In response to an enquiry about whether Phase 2 of the Transformation Plan would emerge in the near future as more localities worked out their requirements for primary care services, or whether accountable care systems would replace this concept, Lou Patten responded that the term ‘Integrated Care Systems’ would replace ‘Accountable Care’ which was American in origin. She added that there were no plans for this as yet and in order to embark on Phase 2 of the Programme, it would be necessary to reflect on and learn the lessons from Phase 1 first – and in particular in light of the CQC report findings. She confirmed also that there were no current plans to consult.

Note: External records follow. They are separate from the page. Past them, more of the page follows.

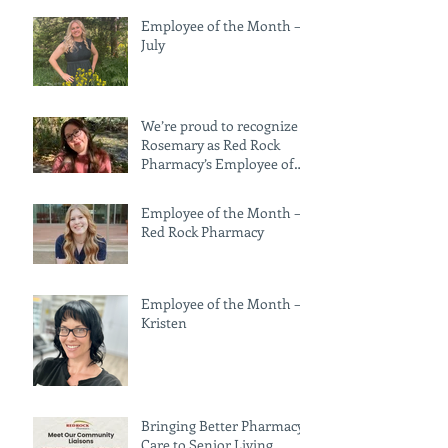
Employee of the Month —
July
We’re proud to recognize
Rosemary as Red Rock
Pharmacy’s Employee of
the Month for June!
Employee of the Month —
Red Rock Pharmacy
Employee of the Month –
Kristen
Bringing Better Pharmacy
Care to Senior Living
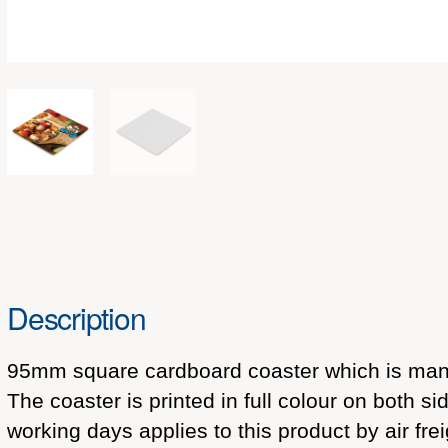
Description
95mm square cardboard coaster which is manu
The coaster is printed in full colour on both 
working days applies to this product by air fre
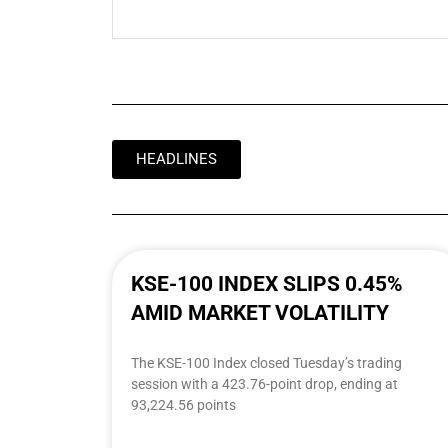
HEADLINES
KSE-100 INDEX SLIPS 0.45%
AMID MARKET VOLATILITY
The KSE-100 Index closed Tuesday’s trading
session with a 423.76-point drop, ending at
93,224.56 points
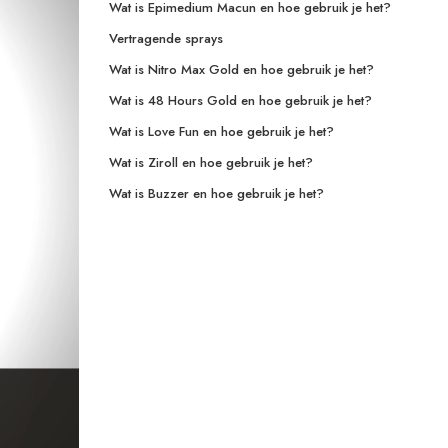
Wat is Epimedium Macun en hoe gebruik je het?
Vertragende sprays
Wat is Nitro Max Gold en hoe gebruik je het?
Wat is 48 Hours Gold en hoe gebruik je het?
Wat is Love Fun en hoe gebruik je het?
Wat is Ziroll en hoe gebruik je het?
Wat is Buzzer en hoe gebruik je het?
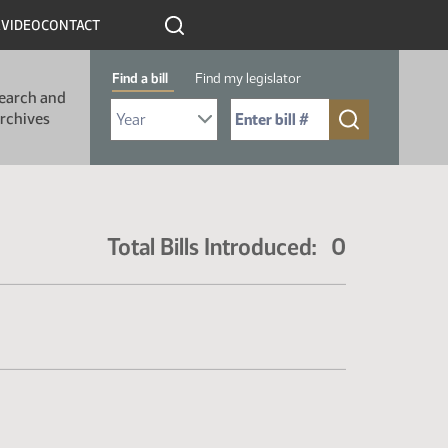
R
VIDEO
CONTACT
Find a bill
Find my legislator
earch and
Select Bill Year
Send me to Bill No. (for example: 9999):
rchives
Total Bills Introduced: 0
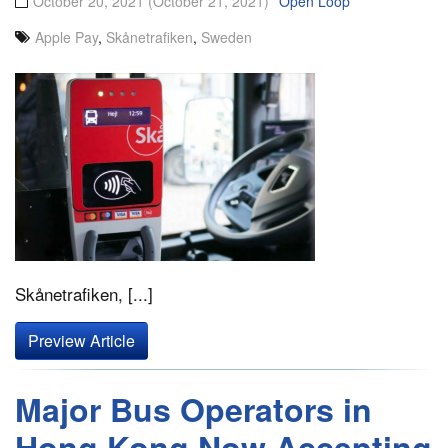
October 20, 2021
(October 21, 2021)
Open Loop
Apple Pay
,
Skånetrafiken
,
Sweden
Skånetrafiken, [...]
Preview Article
Major Bus Operators in
Hong Kong Now Accepting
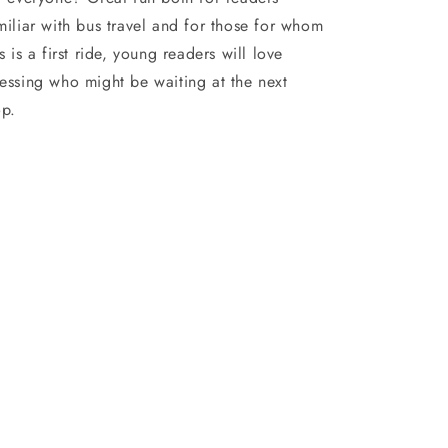
miliar with bus travel and for those for whom
is is a first ride, young readers will love
essing who might be waiting at the next
op.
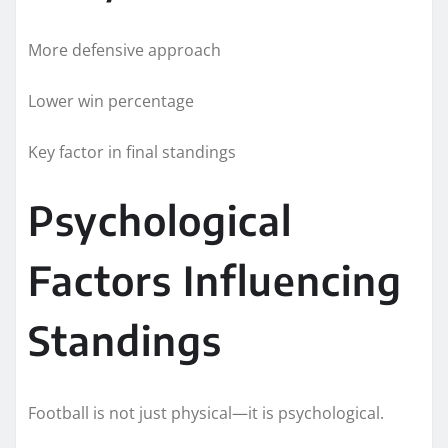
More defensive approach
Lower win percentage
Key factor in final standings
Psychological
Factors Influencing
Standings
Football is not just physical—it is psychological.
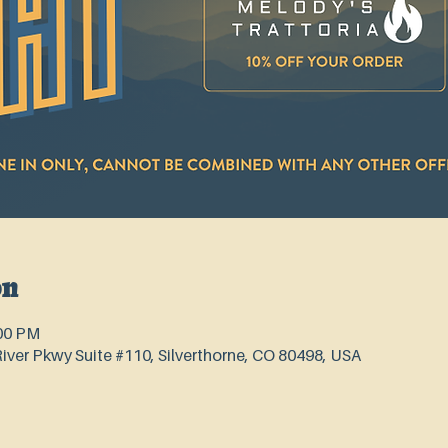
on
:00 PM
River Pkwy Suite #110, Silverthorne, CO 80498, USA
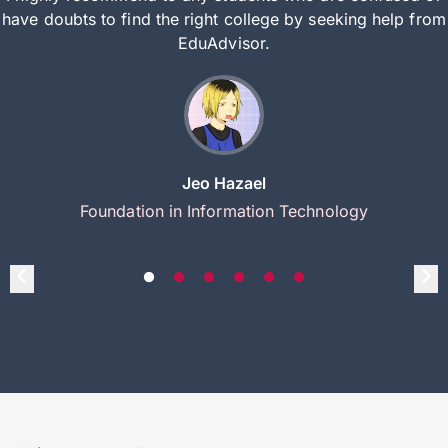
have doubts to find the right college by seeking help from
EduAdvisor.
Jeo Hazael
Foundation in Information Technology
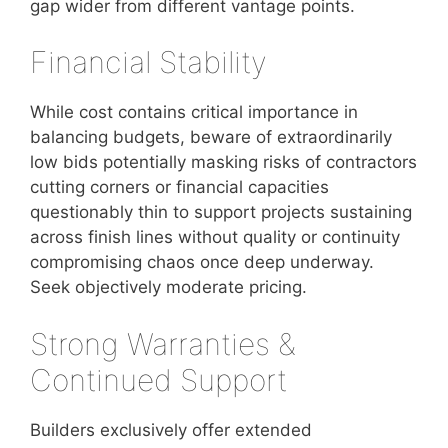
gap wider from different vantage points.
Financial Stability
While cost contains critical importance in
balancing budgets, beware of extraordinarily
low bids potentially masking risks of contractors
cutting corners or financial capacities
questionably thin to support projects sustaining
across finish lines without quality or continuity
compromising chaos once deep underway.
Seek objectively moderate pricing.
Strong Warranties &
Continued Support
Builders exclusively offer extended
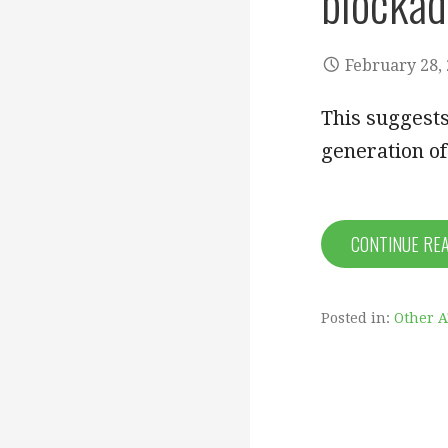
blockad
February 28,
This suggests
generation of
CONTINUE RE
Posted in:
Other 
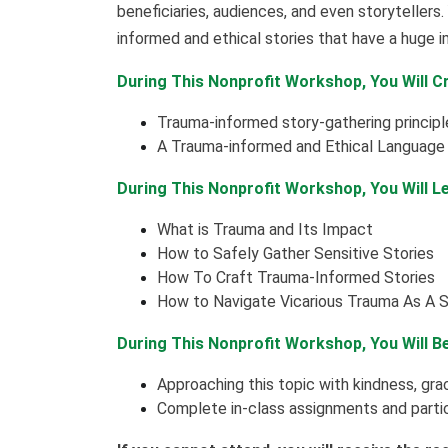
beneficiaries, audiences, and even storytellers. 
informed and ethical stories that have a huge 
During This Nonprofit Workshop, You Will C
Trauma-informed story-gathering principle
A Trauma-informed and Ethical Language G
During This Nonprofit Workshop, You Will L
What is Trauma and Its Impact
How to Safely Gather Sensitive Stories
How To Craft Trauma-Informed Stories
How to Navigate Vicarious Trauma As A S
During This Nonprofit Workshop, You Will B
Approaching this topic with kindness, gr
Complete in-class assignments and partic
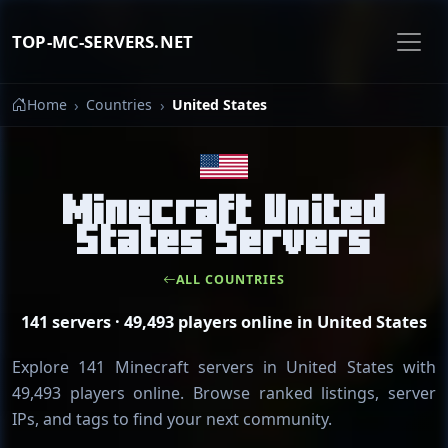
TOP-MC-SERVERS.NET
Home
Countries
United States
Minecraft United
States Servers
ALL COUNTRIES
141 servers · 49,493 players online in United States
Explore 141 Minecraft servers in United States with
49,493 players online. Browse ranked listings, server
IPs, and tags to find your next community.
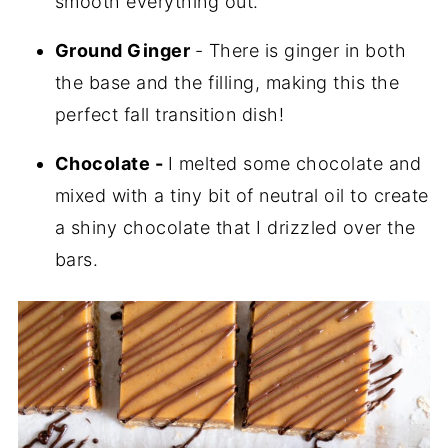
smooth everything out.
Ground Ginger
- There is ginger in both
the base and the filling, making this the
perfect fall transition dish!
Chocolate -
I melted some chocolate and
mixed with a tiny bit of neutral oil to create
a shiny chocolate that I drizzled over the
bars.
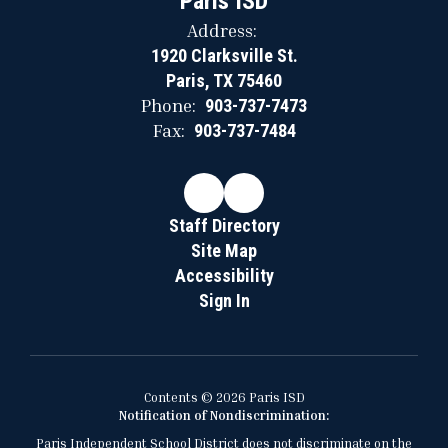
Paris ISD
Address:
1920 Clarksville St.
Paris, TX 75460
Phone:
903-737-7473
Fax:
903-737-7484
Staff Directory
Site Map
Accessibility
Sign In
Contents © 2026 Paris ISD
Notification of Nondiscrimination:
Paris Independent School District does not discriminate on the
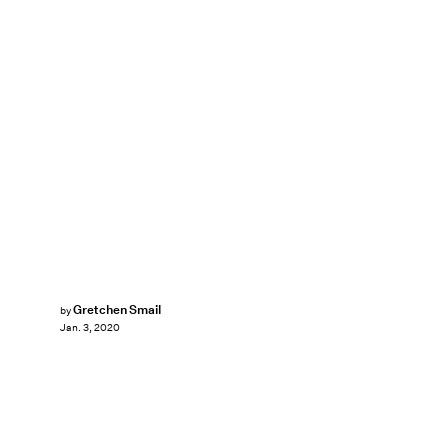
Gretchen Smail
by
Jan. 3, 2020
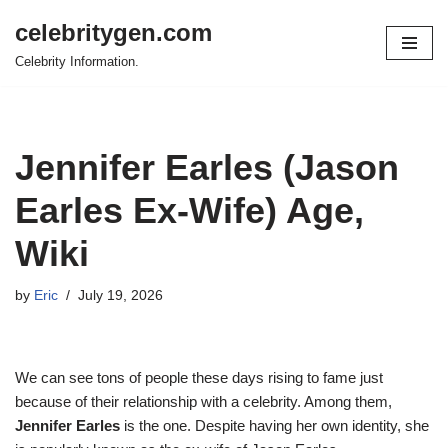
celebritygen.com
Skip
Celebrity Information.
to
content
Jennifer Earles (Jason
Earles Ex-Wife) Age,
Wiki
by
Eric
July 19, 2026
We can see tons of people these days rising to fame just
because of their relationship with a celebrity. Among them,
Jennifer Earles
is the one. Despite having her own identity, she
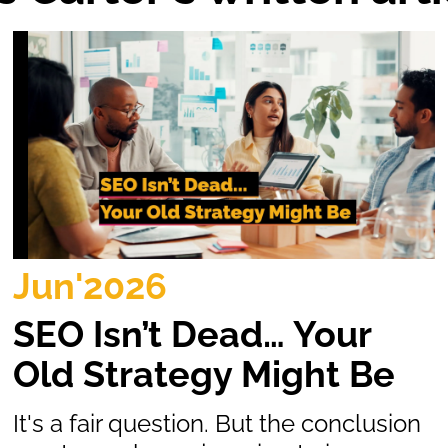
Jun'2026
SEO Isn’t Dead… Your
Old Strategy Might Be
It's a fair question. But the conclusion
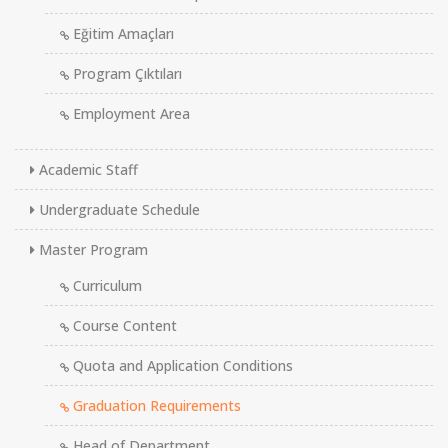
Eğitim Amaçları
Program Çıktıları
Employment Area
Academic Staff
Undergraduate Schedule
Master Program
Curriculum
Course Content
Quota and Application Conditions
Graduation Requirements
Head of Department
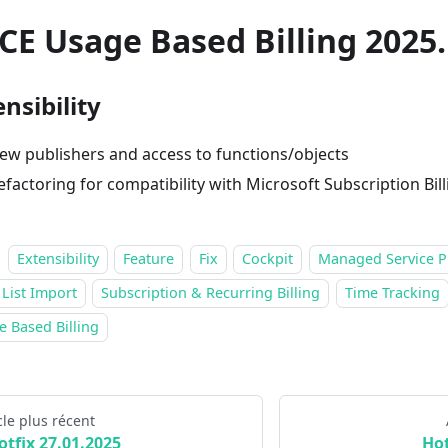
CE Usage Based Billing 2025.
nsibility
ew publishers and access to functions/objects
efactoring for compatibility with Microsoft Subscription Bill
Extensibility
Feature
Fix
Cockpit
Managed Service P
 List Import
Subscription & Recurring Billing
Time Tracking
 Based Billing
cle plus récent
otfix 27.01.2025
Hot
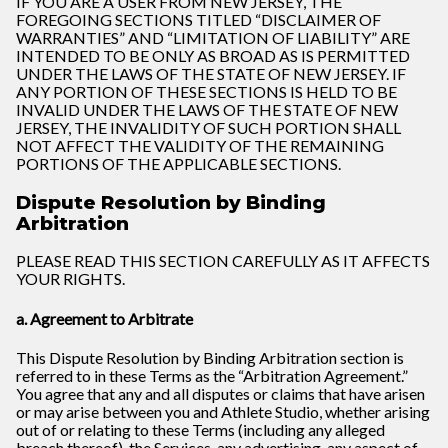
IF YOU ARE A USER FROM NEW JERSEY, THE
FOREGOING SECTIONS TITLED “DISCLAIMER OF
WARRANTIES” AND “LIMITATION OF LIABILITY” ARE
INTENDED TO BE ONLY AS BROAD AS IS PERMITTED
UNDER THE LAWS OF THE STATE OF NEW JERSEY. IF
ANY PORTION OF THESE SECTIONS IS HELD TO BE
INVALID UNDER THE LAWS OF THE STATE OF NEW
JERSEY, THE INVALIDITY OF SUCH PORTION SHALL
NOT AFFECT THE VALIDITY OF THE REMAINING
PORTIONS OF THE APPLICABLE SECTIONS.
Dispute Resolution by Binding
Arbitration
PLEASE READ THIS SECTION CAREFULLY AS IT AFFECTS
YOUR RIGHTS.
a. Agreement to Arbitrate
This Dispute Resolution by Binding Arbitration section is
referred to in these Terms as the “Arbitration Agreement.”
You agree that any and all disputes or claims that have arisen
or may arise between you and Athlete Studio, whether arising
out of or relating to these Terms (including any alleged
breach thereof), the Services, any advertising, any aspect of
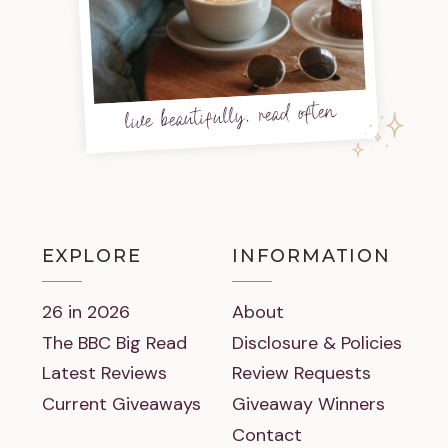
live beautifully, read often
EXPLORE
INFORMATION
26 in 2026
About
The BBC Big Read
Disclosure & Policies
Latest Reviews
Review Requests
Current Giveaways
Giveaway Winners
Contact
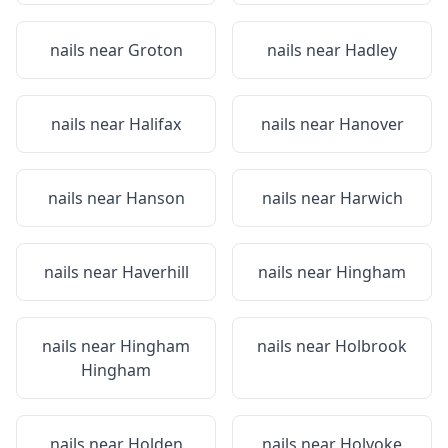
nails near
Groton
nails near
Hadley
nails near
Halifax
nails near
Hanover
nails near
Hanson
nails near
Harwich
nails near
Haverhill
nails near
Hingham
nails near
Hingham
nails near
Holbrook
Hingham
nails near
Holden
nails near
Holyoke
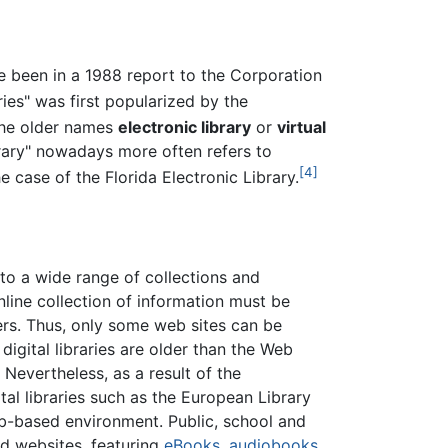
ave been in a 1988 report to the Corporation
ries" was first popularized by the
he older names
electronic library
or
virtual
brary" nowadays more often refers to
[4]
 case of the Florida Electronic Library.
d to a wide range of collections and
online collection of information must be
s. Thus, only some web sites can be
digital libraries are older than the Web
o. Nevertheless, as a result of the
tal libraries such as the European Library
-based environment. Public, school and
ad websites, featuring
eBooks
,
audiobooks
,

She explained that the STP was in existence to help Health to think about how to embark on what was required to meet the needs of larger populations in localities, such as how to tackle workforce issues by, for example, upskilling staff and making changes to training needs.

 

In response to questions from some members about whether the CCG was confident with the way in which it was going about the changes to GP services, Lou Patten stated that one of the things that the OCCG did in its role as commissioner when dealing with Bicester and Banbury Health Centres was to give clear statements that local providers would need to work together with other providers in order to ensure a satisfactory outcome from the changes.

 

At the close of the discussion, the Chairman, on behalf of the Committee thanked Lou Patten, Catherine Mountford and Julie Dandridge for their attendance. The Committee, whilst acknowledging that the plan was an iterative process AGREED to request the CCG to take the following actions:

 

(a)  produce a response to the recommendations made by NHS England in their review of engagement on the West Locality Place Based Plan;

(b)  report back to the Committee on actions taken in response to meetings it had undertaken with stakeholders in West Oxfordshire; and

(c)  update the Committee at its next meeting on 19 April meeting about expectations in relation to the next part of the Transformation Programme -  and to request the submission of a detailed plan in the future.